Ces qualificatifs ont disparu du vocabulaire du ministère des Transports du Québec (MTQ), qui parle désormais de routes couvertes ou partiellement couvertes de neige, de glace et - nouveauté - de neige durcie. Les couleurs utilisées sur les cartes ont aussi changé pour mieux refléter la réalité et... accommoder les daltoniens!

Cela fait un demi-siècle que le MTQ renseigne la population sur les conditions routières hivernales. Au début, les directions territoriales téléphonaient périodiquement au «central», à Québec, pour communiquer les observations faites sur le terrain. Des punaises colorées étaient alors plantées sur une carte en papier affichée au mur.

Aujourd'hui, l'information se transmet par ordinateur. À certains endroits, ce sont des capteurs dissimulés dans la chaussée qui prennent en temps réel la mesure de la température et des précipitations. Les données peuvent ainsi être ajustées sur les cartes informatiques du MTQ, qui sont accessibles par Internet.

Terminologie simplifiée

Le Ministère a décidé de simplifier la terminologie des conditions routières pour livrer cette information à la population. Les nouvelles appellations seront utilisées dès cet hiver sur le site Québec 511 et dans les communications avec les médias, qui retransmettent l'information aux usagers de la route.

Il y a désormais huit façons de décrire les conditions de la chaussée : dégagée et sèche, dégagée et mouillée, enneigée et partiellement enneigée, glacée et partiellement glacée, couverte de neige durcie et partiellement couverte de neige durcie pour les cas où il y a un fond de neige bien tapé. Un commentaire sera ajouté s'il y a présence de lames de neige, qui peuvent s'accumuler sur une partie ou toute la largeur des voies de circulation.

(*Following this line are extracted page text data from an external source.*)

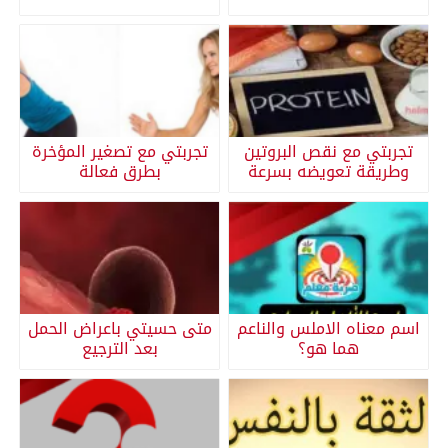
تجربتي مع نقص البروتين
تجربتي مع تصغير المؤخرة
وطريقة تعويضه بسرعة
بطرق فعالة
اسم معناه الاملس والناعم
متى حسيتي باعراض الحمل
هما هو؟
بعد الترجيع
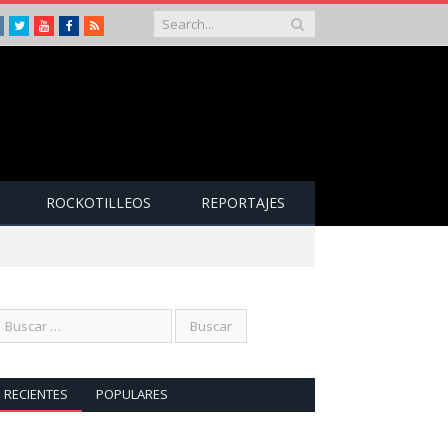
Instagram
Twitter
Youtube
Facebook
RSS
ROCKOTILLEOS
REPORTAJES
RECIENTES
POPULARES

Disparue, l'expression enneigée ou glacée «par endroits», qui se fond dans l'adverbe partiellement. Exit aussi les qualificatifs passables ou critiques, qui étaient attribués après analyse des conditions de la chaussée et de la visibilité. À partir de maintenant, ces deux informations seront traitées différemment. Ainsi pourra-t-on savoir qu'une route possède une chaussée enneigée ou glacée, mais jouit d'une bonne visibilité, ou le contraire.

Codes de couleur modernisés

Sur les cartes, les codes de couleur sont aussi modernisés. Au lieu du rouge-jaune-vert, inspiré des feux de circulation, les fonctionnaires ont adopté des couleurs témoignant de la condition des routes. C'est donc le noir, couleur de l'asphalte, qui est désormais utilisé quand c'est dégagé. Le blanc, couleur de la neige, est utilisé quand c'est enneigé. Entre les deux, le jaune demeure. Le rouge garde son utilité quand les routes sont fermées.

Ces couleurs ont notamment été choisies pour faciliter le discernement par les personnes souffrant de daltonisme. «L'objectif, c'est de simplifier le message pour que les usagers comprennent facilement», nous a répété Marie-Claude Côté, porte-parole du MTQ.